Transcribe, without alteration, the line that includes "AWE-HDDT, 11: 38 -> 43" and each line after it until the records end, omitting all that precede it.
··· Source records
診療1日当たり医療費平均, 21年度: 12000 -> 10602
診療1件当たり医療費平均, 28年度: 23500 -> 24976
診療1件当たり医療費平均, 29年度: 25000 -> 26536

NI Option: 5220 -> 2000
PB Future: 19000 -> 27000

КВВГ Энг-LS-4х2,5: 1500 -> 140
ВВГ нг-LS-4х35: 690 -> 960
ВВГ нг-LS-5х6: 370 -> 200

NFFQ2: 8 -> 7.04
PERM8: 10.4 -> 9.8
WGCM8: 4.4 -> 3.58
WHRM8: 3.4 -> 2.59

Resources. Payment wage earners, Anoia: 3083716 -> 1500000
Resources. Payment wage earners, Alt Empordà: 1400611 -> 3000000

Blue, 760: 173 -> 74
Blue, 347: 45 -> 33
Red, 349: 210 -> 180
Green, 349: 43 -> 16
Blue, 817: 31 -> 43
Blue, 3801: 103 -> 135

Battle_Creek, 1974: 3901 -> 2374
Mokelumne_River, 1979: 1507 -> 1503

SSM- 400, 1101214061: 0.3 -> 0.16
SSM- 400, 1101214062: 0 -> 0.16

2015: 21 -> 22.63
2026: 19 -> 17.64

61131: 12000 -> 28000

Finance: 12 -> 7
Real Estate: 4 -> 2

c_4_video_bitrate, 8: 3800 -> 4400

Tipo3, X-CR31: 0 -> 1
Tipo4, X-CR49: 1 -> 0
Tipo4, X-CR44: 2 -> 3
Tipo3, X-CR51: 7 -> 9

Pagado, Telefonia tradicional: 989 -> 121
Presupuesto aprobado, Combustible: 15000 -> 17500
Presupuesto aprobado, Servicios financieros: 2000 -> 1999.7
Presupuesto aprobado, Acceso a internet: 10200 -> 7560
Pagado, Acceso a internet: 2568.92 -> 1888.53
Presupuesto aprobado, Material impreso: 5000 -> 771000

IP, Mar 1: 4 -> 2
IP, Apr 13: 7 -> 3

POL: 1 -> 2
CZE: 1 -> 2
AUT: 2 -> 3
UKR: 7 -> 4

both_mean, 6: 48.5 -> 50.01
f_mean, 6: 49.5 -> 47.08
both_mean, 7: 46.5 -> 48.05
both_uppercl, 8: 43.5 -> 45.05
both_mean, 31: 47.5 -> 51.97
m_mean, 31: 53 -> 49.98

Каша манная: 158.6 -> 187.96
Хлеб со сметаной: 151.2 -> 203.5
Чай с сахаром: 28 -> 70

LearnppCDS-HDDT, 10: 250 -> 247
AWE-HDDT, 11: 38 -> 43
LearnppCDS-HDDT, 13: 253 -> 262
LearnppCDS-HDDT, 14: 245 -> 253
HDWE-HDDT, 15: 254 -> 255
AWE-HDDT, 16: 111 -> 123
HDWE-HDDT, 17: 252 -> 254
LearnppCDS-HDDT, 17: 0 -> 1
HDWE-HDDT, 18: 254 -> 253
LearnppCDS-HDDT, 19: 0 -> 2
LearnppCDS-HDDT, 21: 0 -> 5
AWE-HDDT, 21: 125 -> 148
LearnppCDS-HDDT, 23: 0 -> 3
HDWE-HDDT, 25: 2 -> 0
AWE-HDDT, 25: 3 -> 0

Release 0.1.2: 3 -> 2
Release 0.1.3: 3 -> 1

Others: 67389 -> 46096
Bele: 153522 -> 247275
······
• _Answer to the exercise_
AWE-HDDT, 11: 38 -> 43
LearnppCDS-HDDT, 13: 253 -> 262
LearnppCDS-HDDT, 14: 245 -> 253
HDWE-HDDT, 15: 254 -> 255
AWE-HDDT, 16: 111 -> 123
HDWE-HDDT, 17: 252 -> 254
LearnppCDS-HDDT, 17: 0 -> 1
HDWE-HDDT, 18: 254 -> 253
LearnppCDS-HDDT, 19: 0 -> 2
LearnppCDS-HDDT, 21: 0 -> 5
AWE-HDDT, 21: 125 -> 148
LearnppCDS-HDDT, 23: 0 -> 3
HDWE-HDDT, 25: 2 -> 0
AWE-HDDT, 25: 3 -> 0

Release 0.1.2: 3 -> 2
Release 0.1.3: 3 -> 1

Others: 67389 -> 46096
Bele: 153522 -> 247275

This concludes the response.